¹³C NMR: δ 55.3 (1C, s), 114.3 (2C, s), 118.2 (1C, s), 124.1 (1C, s), 126.7 (1C, s), 127.5 (1C, s), 128.2 (1C, s), 128.5 (2C, s), 128.9 (2C, s), 129.3 (2C, s), 129.5 (1C, s), 130.5 (1C, s), 131.7 (1C, s), 138.4 (1C, s), 147.7 (1C, s), 148.6 (1C, s), 158.1 (1C, s), 159.9 (1C, s).

CMPD2

¹H NMR (600 MHz): δ 7.35 (1H, dd, J = 1.8, 0.4 Hz), 7.41–7.91 (9H, 7.49 (dddd, J = 7.8, 7.5, 1.5, 0.5 Hz), 7.52 (tdd, J = 7.5, 1.6, 1.4 Hz), 7.62 (ddd, J = 8.4, 7.4, 1.9 Hz), 7.71 (dd, J = 8.5, 0.4 Hz), 7.77 (ddd, J = 7.7, 7.4, 1.8 Hz), 7.82 (dd, J = 8.5, 1.8 Hz), 7.85 (dddd, J = 7.8, 1.5, 1.5, 0.5 Hz)), 8.04–8.22 (2H, 8.11 (dddd, J = 8.4, 1.8, 0.4, 0.4 Hz), 8.16 (ddd, J = 7.7, 1.9, 0.4 Hz)), 8.60 (1H, d, J = 0.4 Hz).

¹³C NMR: δ 118.2 (1C, s), 124.1 (1C, s), 126.7–126.9 (2C, 126.7 (s), 126.8 (s)), 127.5 (1C, s), 128.2 (1C, s), 128.5 (2C, s), 128.9 (2C, s), 129.4–129.6 (2C, 129.5 (s), 129.6 (s)), 130.5 (1C, s), 131.5 (1C, s), 132.1 (1C, s), 132.7 (1C, s), 134.3 (1C, s), 138.4 (1C, s), 147.7 (1C, s), 148.6 (1C, s), 155.3 (1C, s).

3.2. Pharmacological Studies

In vivo behavioral studies demonstrated that both CMPD1 and CMPD2 significantly reduced immobility time in FST and TST, indicative of antidepressant-like activity. There was a significant (p < 0.05) reduction in duration of immobility at all the tested doses (20, 40, and 80 mg/Kg) as compared to the distilled water group in the forced swim test.
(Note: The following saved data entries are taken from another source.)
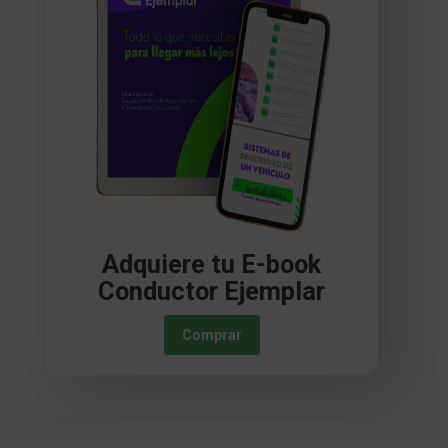
Adquiere tu E-book
Conductor Ejemplar
Comprar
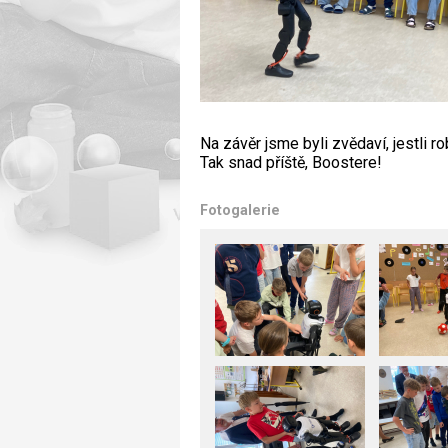
Na závěr jsme byli zvědaví, jestli ro
Tak snad příště, Boostere!
Fotogalerie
Interestingly, both compounds demonstrated significant antidepressant activity without the pronounced motor stimulation observed with psychostimulants, as evidenced by controlled behavioral patterns during the tests [12].

4. Conclusions

This study successfully designed, synthesized, and characterized two novel quinoline derivatives, CMPD1 and CMPD2. Spectral data confirmed their structures, and pharmacological evaluation revealed significant antidepressant activity, especially for CMPD2. In silico results corroborated their drug-like properties and target interactions. These findings position 2,4-diphenylquinoline derivatives as promising candidates for further antidepressant development.